Problem requirements » Put the stretch of rows from the line containing "Transcribe this box" through the line containing "median 115, box 75 to 140, whiskers 5 to 180" into a JSON list of strings, one string per line, leaving out blank lines.

Data for review »
== Segment start ==

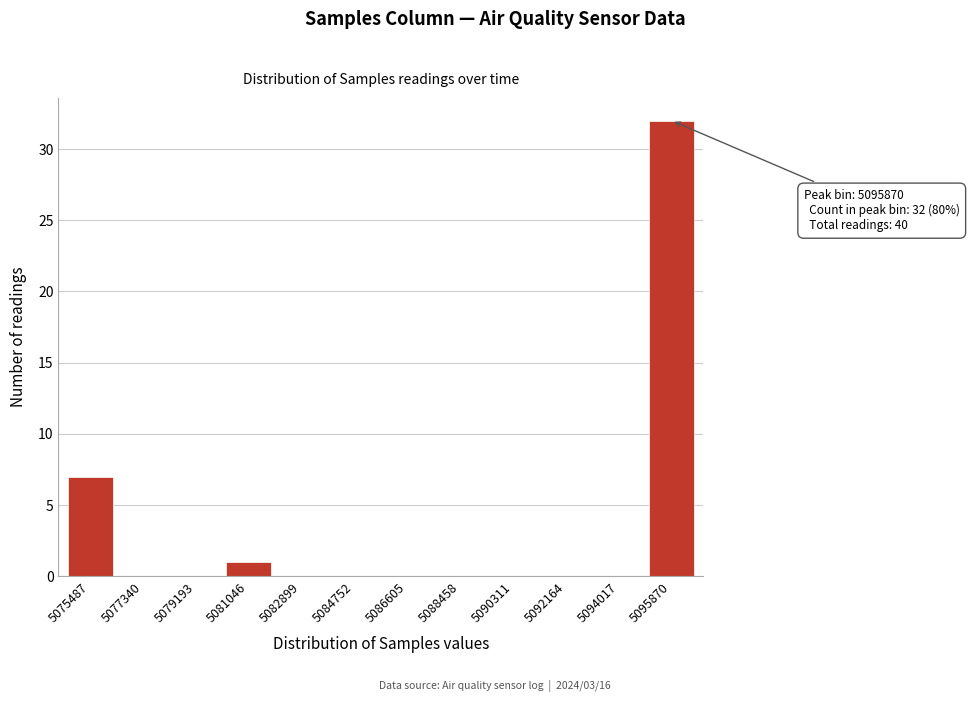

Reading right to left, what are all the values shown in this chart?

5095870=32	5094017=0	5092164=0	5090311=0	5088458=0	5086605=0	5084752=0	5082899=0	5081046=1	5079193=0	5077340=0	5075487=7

== Segment end ==
== Segment start ==

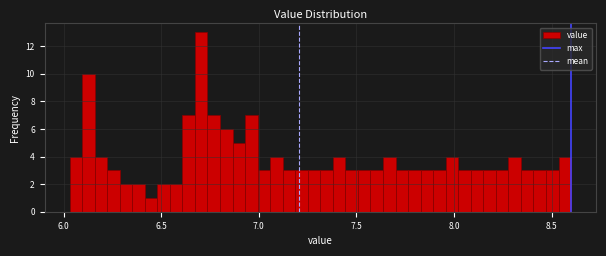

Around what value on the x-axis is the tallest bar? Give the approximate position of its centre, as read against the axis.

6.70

== Segment end ==
== Segment start ==

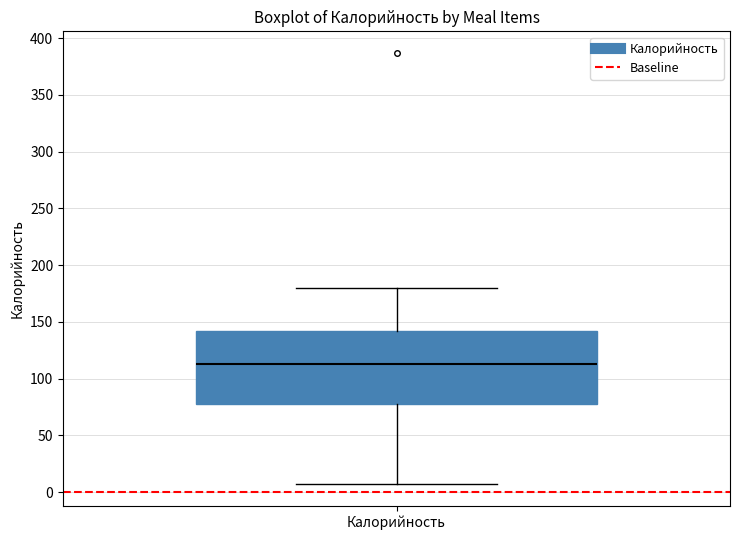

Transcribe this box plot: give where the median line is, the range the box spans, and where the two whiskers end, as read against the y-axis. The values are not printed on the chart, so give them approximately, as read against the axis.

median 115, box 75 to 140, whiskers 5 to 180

== Segment end ==

Task answer »
[
  "Transcribe this box plot: give where the median line is, the range the box spans, and where the two whiskers end, as read against the y-axis. The values are not printed on the chart, so give them approximately, as read against the axis.",
  "median 115, box 75 to 140, whiskers 5 to 180"
]